Very cool. How is this setup working for you at these events?


----------



## Doubleexposure (Feb 15, 2009)

If you have a few thousand subscribers to a few sites you should be able to sell enough items to them and their friends to be able to afford your choice of equipment. If I were you Id get smaller/cheeper tools such as plastic tables and paper signs at first. Just a thought, Very good luck to you. let us know how things go.


----------



## greyhorsewoman (Jul 19, 2007)

I vendor at dog / pet events (entering 7 years now). Definitely reconsider your tabling - what you listed takes of 70 sq ft of 100 sq ft available in your tent. jfrederi is right with the 2x4 tables ... even 6 of them takes up half the square footage of a 10x10 tent, but they are much easier to pack & arrange for best usage.

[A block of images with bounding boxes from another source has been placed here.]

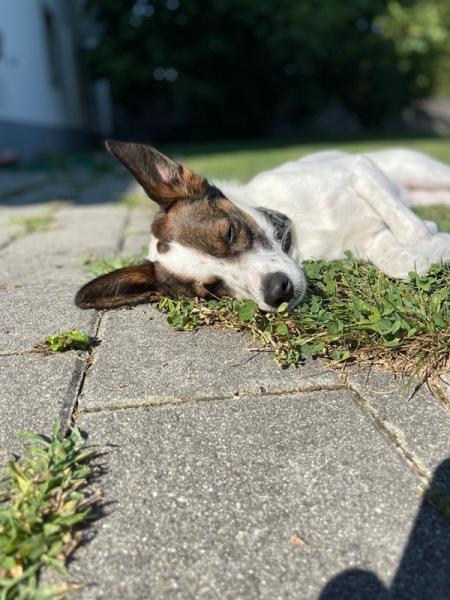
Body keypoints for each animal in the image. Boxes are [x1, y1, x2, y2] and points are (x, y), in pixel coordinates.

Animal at [75, 141, 450, 312]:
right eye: (212, 289)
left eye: (229, 232)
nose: (277, 292)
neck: (296, 234)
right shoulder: (369, 240)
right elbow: (398, 260)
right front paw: (429, 249)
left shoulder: (360, 168)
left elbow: (407, 225)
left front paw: (432, 238)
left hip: (417, 170)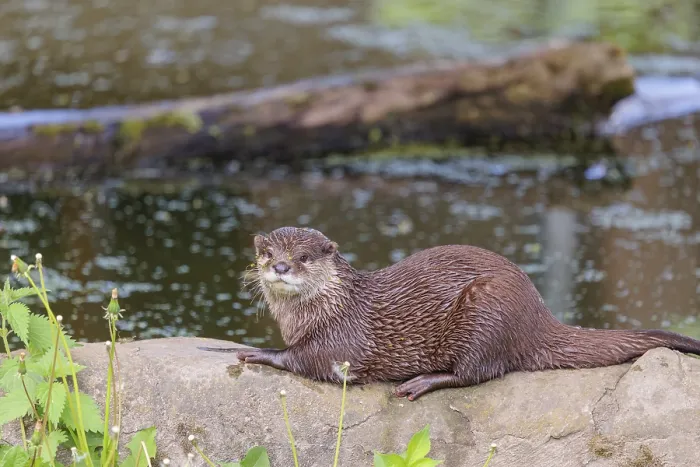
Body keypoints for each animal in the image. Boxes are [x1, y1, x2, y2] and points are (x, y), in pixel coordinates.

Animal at [199, 226, 700, 401]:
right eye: (267, 253)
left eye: (303, 257)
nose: (281, 267)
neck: (328, 309)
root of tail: (540, 316)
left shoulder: (341, 340)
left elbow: (307, 360)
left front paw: (258, 353)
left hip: (487, 310)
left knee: (479, 372)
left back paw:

Just a few things to consider ... I started out with 2-8ft & 3 6ft for my 10x20 booth and now use 6- 2x4 instead. Scraped our chairs for cheap foldaways stools. When we are busy, we need them out of the way, when we aren't, it isn't necessary to get that comfy.

Outdoor shows vary according to venues. Some places are laid back and you can set up and spread out, others require you to contain yourself in the 'rented' area. Weather will impact how you deal with customers. When it rains, everybody needs to get 'under' ~~ sometimes when its TOO hot, it's nice to get out of the sun. 

Most 10x10 foldaway tents are water 'resistent' not water PROOF ... they will drip when you encounter heavy rains.

Good luck with your new venture.


----------



## tshirtfactory79 (Feb 2, 2009)

Costco has tables and durable, easy to put up tents for less. I've used Insta graphics presses for many years and will press thousands of shirts non-stop. Have you considered sourcing your digitals out and pressing them yourself?


----------



## Jamey (Dec 22, 2008)

Yes. I am considering this.*
*


----------



## mrbigjack50 (Jun 9, 2008)

Jamey said:


> I have been told that using the GX7000 for shirt transfers will not be economical. So lets say I get one setup for sublimation. Would it alone be ideal for taking to events, shows, and such?
> 
> I also want an Epson 7880 for various in house projects.


You can get a 7800 a heck of alot cheaper and will print just as good as 7880
only difference is that 7880 has a "vivid magenta" not much difference in most colors


----------